1214. Two Sum BSTs

Quick Run-Down On The Solutions

  • The first solution is the easiest of the three solutions and the worst-time complexity solution.
  • The second solution has a different approach from the first solution and a little better time but still not that great.
  • The third solution has a lot better time than the first two solutions and has a similar approach to the second solution.

The Ideas of These Solutions:

The first solution is a simple mundane depth-first-search (dfs) solution. We first iterate through the first tree and then the second tree. We add all the values from the first tree to the array arr1 and then add the second tree’s values to the array arr2. After that, we find whether two values from arr1, arr2 summed up equals target return true.

The second solution iterates through the first tree and finds the difference of target - pop.Val, and add it to an array called secondTreeExpectedValues. All we have to do is iterate through the second tree and check whether secondTreeExpectedValues contains the pop.Val. If it does, we know that the trees have two numbers that add up to target.

The third solution does the same thing as the second solution but uses a map called m instead of secondTreeExpectedValues. The key difference between the two is when you check whether an array contains, you have to iterate through an array, and iterating through an array is O(n) where n = len(array). But checking whether a map contains is O(1). So using a map instead of an array cuts down on a lot of time.

If you don’t understand the idea of the second and third solutions, look at the following images (I am doing this with the third solutions idea):

Input:

Now we have finished iterating through the first tree and added all the differences to the map.

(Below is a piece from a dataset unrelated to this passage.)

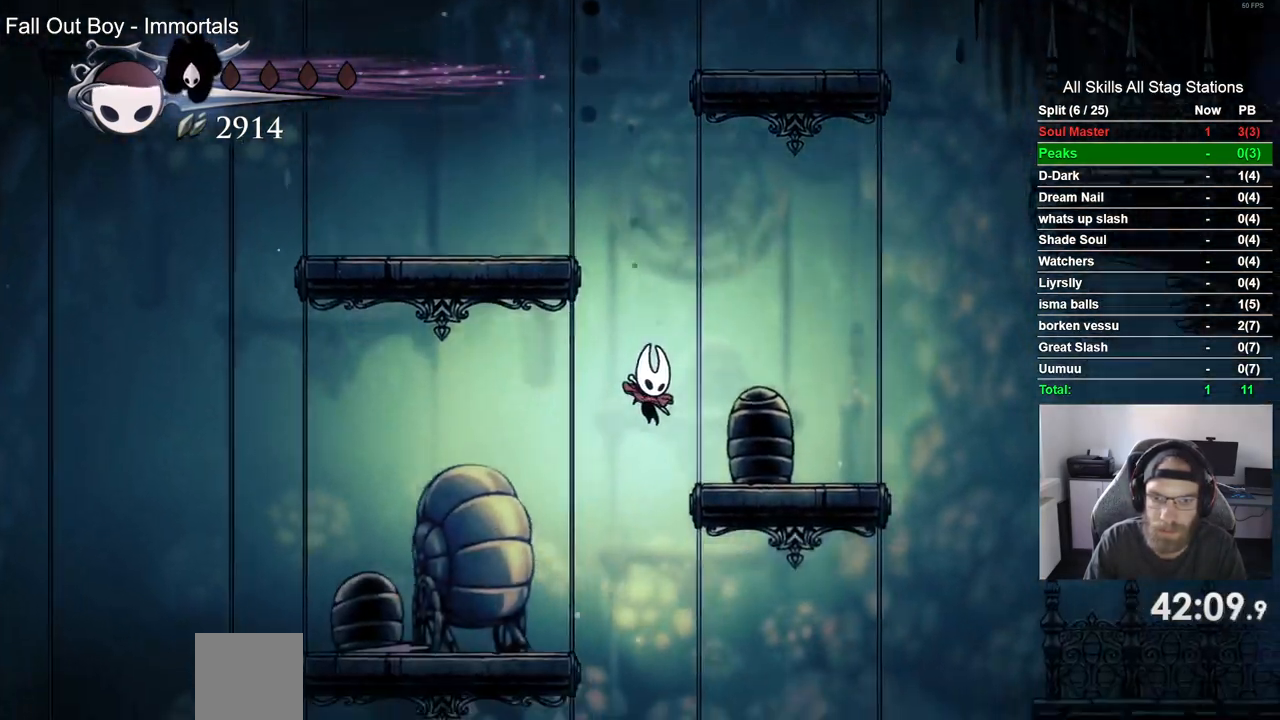
{"buttons": [], "left_stick": "center", "right_stick": "center"}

Now iterating through tree2:

There is no key of 8, so we continue.

There is no key of 11 as well.

There is no key of 12.

There is no key of 9 in m.

There is a key of 6 in m, and the value is 7. When we add 6 and 7 together, we get 13. So you see when we did target - pop.Val we were getting the second value from tree2. The First Solution:

func twoSumBSTs(root1 *TreeNode, root2 *TreeNode, target int) bool {
    stack := []*TreeNode{root1}
    arr1 := []int{}
    arr2 := []int{}

    for len(stack) != 0 {
        pop := stack[len(stack)-1]
        stack = stack[:len(stack)-1]

        if pop != nil {
            stack = append(stack, pop.Left, pop.Right)
            arr1 = append(arr1, pop.Val)
        }
    }

    stack = append(stack, root2)

    for len(stack) != 0 {
        pop := stack[len(stack)-1]
        stack = stack[:len(stack)-1]

        if pop != nil {
            stack = append(stack, pop.Left, pop.Right)
            arr2 = append(arr2, pop.Val)
        }
    }

    for _, i2 := range arr1 {
        for _, i4 := range arr2 {
            if i2+i4 == target {
                return true
            }
        }
    }
    return false
}

The Second Solution:

func twoSumBSTs(root1 *TreeNode, root2 *TreeNode, target int) bool {
    stack := []*TreeNode{root1}
    secondTreeExpectedValues := []int{}

    for len(stack) != 0 {
        pop := stack[len(stack)-1]
        stack = stack[:len(stack)-1]

        if pop != nil {
            stack = append(stack, pop.Left, pop.Right)
            secondTreeExpectedValues =
                append(secondTreeExpectedValues, target-pop.Val)
        }
    }

    stack = append(stack, root2)

    for len(stack) != 0 {
        pop := stack[len(stack)-1]
        stack = stack[:len(stack)-1]

        if pop != nil {
            stack = append(stack, pop.Left, pop.Right)
            if arrayContains(secondTreeExpectedValues, pop.Val) {
                return true
            }
        }
    }

    return false
}

func arrayContains(arr []int, val int) bool {
    for _, i := range arr {
        if i == val {
            return true
        }
    }
    return false
}

The Third Solution:

func twoSumBSTs(root1 *TreeNode, root2 *TreeNode, target int) bool {
    stack := []*TreeNode{root1}
    m := make(map[int]int)

    for len(stack) != 0 {
        pop := stack[len(stack)-1]
        stack = stack[:len(stack)-1]

        if pop != nil {
            stack = append(stack, pop.Left, pop.Right)
            m[target-pop.Val] = pop.Val
        }
    }

    stack = append(stack, root2)

    for len(stack) != 0 {
        pop := stack[len(stack)-1]
        stack = stack[:len(stack)-1]

        if pop != nil {
            stack = append(stack, pop.Left, pop.Right)
            if _, ok := m[pop.Val]; ok {
                return true
            }
        }
    }

    return false
}